### Your task
As you look over the data below, please find each line where the word "обязательств" appears, then copy it.

### Records to process
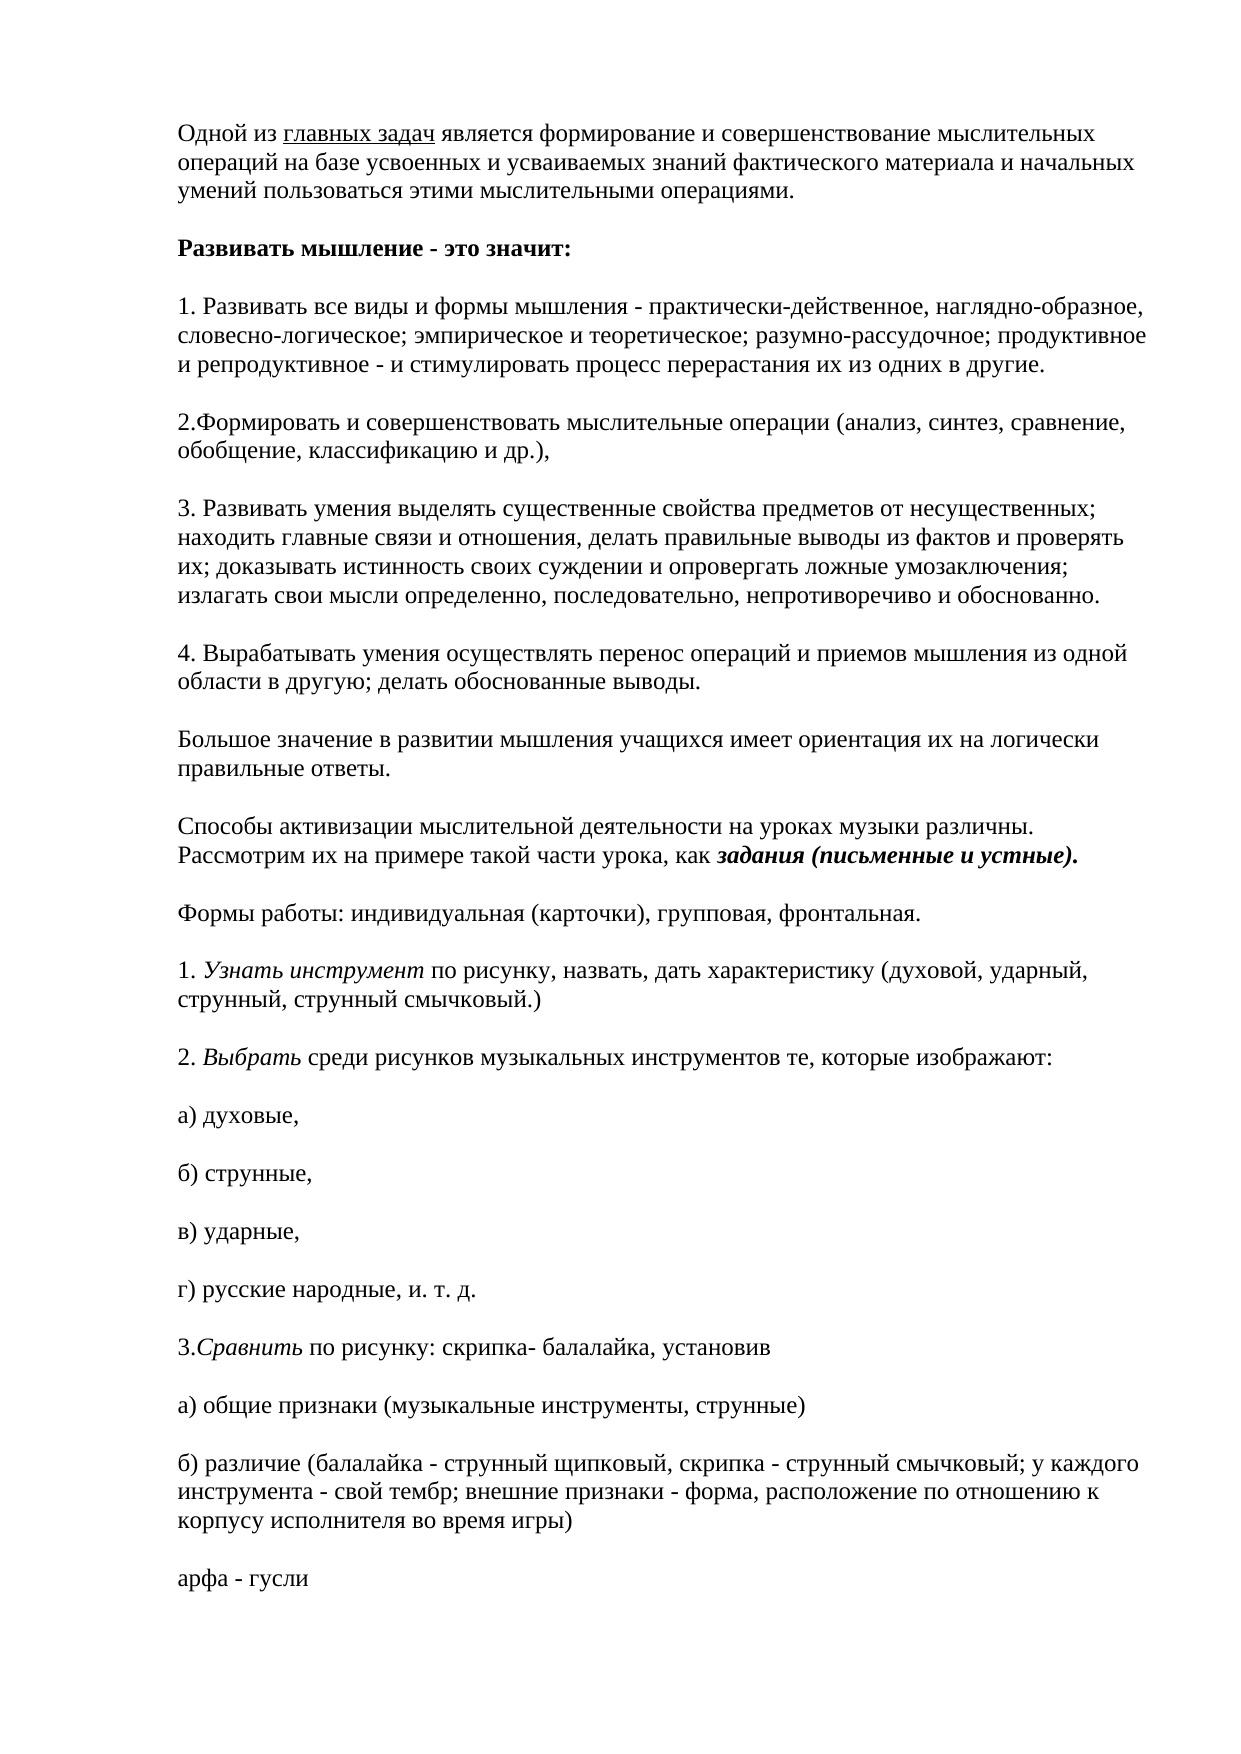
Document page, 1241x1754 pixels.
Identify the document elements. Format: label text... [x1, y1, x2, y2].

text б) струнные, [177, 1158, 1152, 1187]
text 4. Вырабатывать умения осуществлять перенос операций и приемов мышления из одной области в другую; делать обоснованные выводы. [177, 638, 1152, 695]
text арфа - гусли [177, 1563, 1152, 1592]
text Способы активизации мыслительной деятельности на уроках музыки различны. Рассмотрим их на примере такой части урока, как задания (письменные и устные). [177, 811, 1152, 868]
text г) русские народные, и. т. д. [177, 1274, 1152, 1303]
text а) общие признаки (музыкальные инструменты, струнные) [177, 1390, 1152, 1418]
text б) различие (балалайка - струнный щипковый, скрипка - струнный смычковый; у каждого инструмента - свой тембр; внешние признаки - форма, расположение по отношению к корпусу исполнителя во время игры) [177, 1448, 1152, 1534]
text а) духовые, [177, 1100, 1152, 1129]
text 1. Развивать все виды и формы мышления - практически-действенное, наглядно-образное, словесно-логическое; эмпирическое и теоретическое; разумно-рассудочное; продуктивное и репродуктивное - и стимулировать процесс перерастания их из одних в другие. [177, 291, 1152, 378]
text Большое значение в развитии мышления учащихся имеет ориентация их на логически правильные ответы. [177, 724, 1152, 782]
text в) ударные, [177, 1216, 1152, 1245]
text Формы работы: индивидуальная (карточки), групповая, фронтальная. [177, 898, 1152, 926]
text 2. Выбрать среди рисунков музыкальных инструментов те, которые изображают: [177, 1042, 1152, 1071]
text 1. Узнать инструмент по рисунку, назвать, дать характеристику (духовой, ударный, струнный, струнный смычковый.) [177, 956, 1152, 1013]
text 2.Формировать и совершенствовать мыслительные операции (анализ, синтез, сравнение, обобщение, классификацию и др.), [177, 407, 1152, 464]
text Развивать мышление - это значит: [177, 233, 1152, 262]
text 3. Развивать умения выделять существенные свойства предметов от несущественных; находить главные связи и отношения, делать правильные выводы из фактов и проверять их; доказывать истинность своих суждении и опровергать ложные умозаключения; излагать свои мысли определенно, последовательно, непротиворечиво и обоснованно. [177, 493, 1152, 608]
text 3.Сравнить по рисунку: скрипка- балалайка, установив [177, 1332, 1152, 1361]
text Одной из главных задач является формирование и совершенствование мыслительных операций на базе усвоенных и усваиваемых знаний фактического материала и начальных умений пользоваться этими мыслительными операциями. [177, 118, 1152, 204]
* * *
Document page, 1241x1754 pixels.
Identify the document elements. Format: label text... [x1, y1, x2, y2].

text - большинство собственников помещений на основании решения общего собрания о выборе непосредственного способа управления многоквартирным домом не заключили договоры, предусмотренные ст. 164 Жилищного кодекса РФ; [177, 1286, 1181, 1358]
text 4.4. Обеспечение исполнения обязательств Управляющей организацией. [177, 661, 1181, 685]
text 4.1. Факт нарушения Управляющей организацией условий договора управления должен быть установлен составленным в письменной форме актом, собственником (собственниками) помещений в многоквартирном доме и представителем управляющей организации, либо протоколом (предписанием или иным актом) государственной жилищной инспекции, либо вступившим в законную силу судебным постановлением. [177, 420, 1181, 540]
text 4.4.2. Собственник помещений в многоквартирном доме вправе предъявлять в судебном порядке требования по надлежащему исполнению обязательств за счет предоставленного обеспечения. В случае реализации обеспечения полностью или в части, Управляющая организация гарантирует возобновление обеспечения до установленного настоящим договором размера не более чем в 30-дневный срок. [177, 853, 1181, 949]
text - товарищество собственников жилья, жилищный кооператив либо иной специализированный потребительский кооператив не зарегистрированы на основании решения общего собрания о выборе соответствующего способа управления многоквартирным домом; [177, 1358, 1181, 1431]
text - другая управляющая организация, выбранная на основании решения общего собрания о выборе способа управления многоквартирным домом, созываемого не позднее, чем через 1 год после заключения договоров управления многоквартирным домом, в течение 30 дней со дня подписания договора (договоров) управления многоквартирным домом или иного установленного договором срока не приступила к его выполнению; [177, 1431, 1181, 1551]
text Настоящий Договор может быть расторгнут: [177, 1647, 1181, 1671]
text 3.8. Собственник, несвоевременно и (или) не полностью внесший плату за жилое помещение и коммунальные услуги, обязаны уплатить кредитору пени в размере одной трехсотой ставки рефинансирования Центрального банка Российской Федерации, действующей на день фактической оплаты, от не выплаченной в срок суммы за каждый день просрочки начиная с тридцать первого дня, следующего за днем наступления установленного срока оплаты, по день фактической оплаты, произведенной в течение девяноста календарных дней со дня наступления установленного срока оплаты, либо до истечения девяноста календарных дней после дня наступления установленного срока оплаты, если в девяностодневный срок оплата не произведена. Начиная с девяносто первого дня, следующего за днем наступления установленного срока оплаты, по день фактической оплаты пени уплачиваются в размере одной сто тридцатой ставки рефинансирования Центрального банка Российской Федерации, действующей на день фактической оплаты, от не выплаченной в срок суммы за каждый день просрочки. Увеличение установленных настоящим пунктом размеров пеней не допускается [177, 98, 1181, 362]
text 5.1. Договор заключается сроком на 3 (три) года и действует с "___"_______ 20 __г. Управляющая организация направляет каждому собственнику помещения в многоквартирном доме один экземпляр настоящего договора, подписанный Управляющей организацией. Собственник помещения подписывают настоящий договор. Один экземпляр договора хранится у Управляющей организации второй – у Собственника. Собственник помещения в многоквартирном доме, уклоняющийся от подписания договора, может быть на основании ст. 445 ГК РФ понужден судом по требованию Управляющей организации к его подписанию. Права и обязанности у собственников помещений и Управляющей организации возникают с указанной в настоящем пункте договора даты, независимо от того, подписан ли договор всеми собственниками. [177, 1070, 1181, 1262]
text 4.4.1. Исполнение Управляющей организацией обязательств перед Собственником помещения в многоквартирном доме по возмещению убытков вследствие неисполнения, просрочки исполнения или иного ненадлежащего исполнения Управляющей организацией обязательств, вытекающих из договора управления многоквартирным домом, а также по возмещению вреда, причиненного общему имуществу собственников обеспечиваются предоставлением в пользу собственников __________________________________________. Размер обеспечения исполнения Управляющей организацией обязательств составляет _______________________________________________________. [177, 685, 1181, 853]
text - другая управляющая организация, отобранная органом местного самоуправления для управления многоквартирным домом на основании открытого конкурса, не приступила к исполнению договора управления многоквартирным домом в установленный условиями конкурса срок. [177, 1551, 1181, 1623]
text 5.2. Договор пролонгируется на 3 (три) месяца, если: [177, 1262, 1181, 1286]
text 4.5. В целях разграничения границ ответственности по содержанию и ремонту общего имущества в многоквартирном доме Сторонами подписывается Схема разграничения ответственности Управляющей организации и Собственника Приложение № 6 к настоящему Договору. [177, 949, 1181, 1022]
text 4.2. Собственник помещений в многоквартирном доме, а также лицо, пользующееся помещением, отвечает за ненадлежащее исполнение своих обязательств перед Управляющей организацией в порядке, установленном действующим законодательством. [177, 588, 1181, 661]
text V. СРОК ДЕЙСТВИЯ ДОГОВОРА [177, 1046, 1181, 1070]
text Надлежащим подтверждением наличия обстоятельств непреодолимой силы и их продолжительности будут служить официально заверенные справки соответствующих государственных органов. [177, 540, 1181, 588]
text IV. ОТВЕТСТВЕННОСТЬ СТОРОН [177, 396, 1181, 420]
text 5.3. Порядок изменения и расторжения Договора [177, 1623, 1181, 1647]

### Answer for this exercise
text 4.4. Обеспечение исполнения обязательств Управляющей организацией. [177, 661, 1181, 685]
text 4.4.2. Собственник помещений в многоквартирном доме вправе предъявлять в судебном порядке требования по надлежащему исполнению обязательств за счет предоставленного обеспечения. В случае реализации обеспечения полностью или в части, Управляющая организация гарантирует возобновление обеспечения до установленного настоящим договором размера не более чем в 30-дневный срок. [177, 853, 1181, 949]
text 4.4.1. Исполнение Управляющей организацией обязательств перед Собственником помещения в многоквартирном доме по возмещению убытков вследствие неисполнения, просрочки исполнения или иного ненадлежащего исполнения Управляющей организацией обязательств, вытекающих из договора управления многоквартирным домом, а также по возмещению вреда, причиненного общему имуществу собственников обеспечиваются предоставлением в пользу собственников __________________________________________. Размер обеспечения исполнения Управляющей организацией обязательств составляет _______________________________________________________. [177, 685, 1181, 853]
text 4.2. Собственник помещений в многоквартирном доме, а также лицо, пользующееся помещением, отвечает за ненадлежащее исполнение своих обязательств перед Управляющей организацией в порядке, установленном действующим законодательством. [177, 588, 1181, 661]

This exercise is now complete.